**TASK MATERIAL**
'''

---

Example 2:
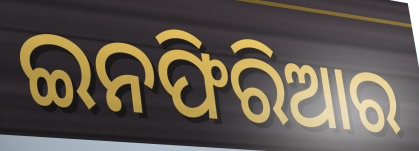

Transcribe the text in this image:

ଇନଫିରିଆର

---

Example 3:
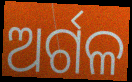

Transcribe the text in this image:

ଅର୍ଗଳ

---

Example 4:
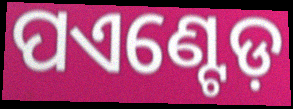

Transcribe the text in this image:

ପଏଣ୍ଟେଡ଼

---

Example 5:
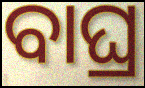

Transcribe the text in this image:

ବାଘ୍ର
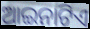
ଆଇନାଟିଏ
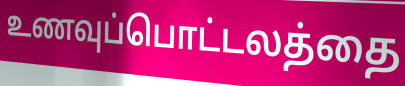
உணவுப்பொட்டலத்தை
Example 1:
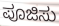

'''

**WRITTEN INSTRUCTION**
Could you write out all of the data above again, replacing "Transcribe the text in this image" with "Write out the word shown in this picture" wherever it appears, keeping everything else unchanged and leaving out the pictures?

**FULL RESPONSE**
---

Example 2:

Write out the word shown in this picture:

ଇନଫିରିଆର

---

Example 3:

Write out the word shown in this picture:

ଅର୍ଗଳ

---

Example 4:

Write out the word shown in this picture:

ପଏଣ୍ଟେଡ଼

---

Example 5:

Write out the word shown in this picture:

ବାଘ୍ର
ଆଇନାଟିଏ
உணவுப்பொட்டலத்தை
Example 1:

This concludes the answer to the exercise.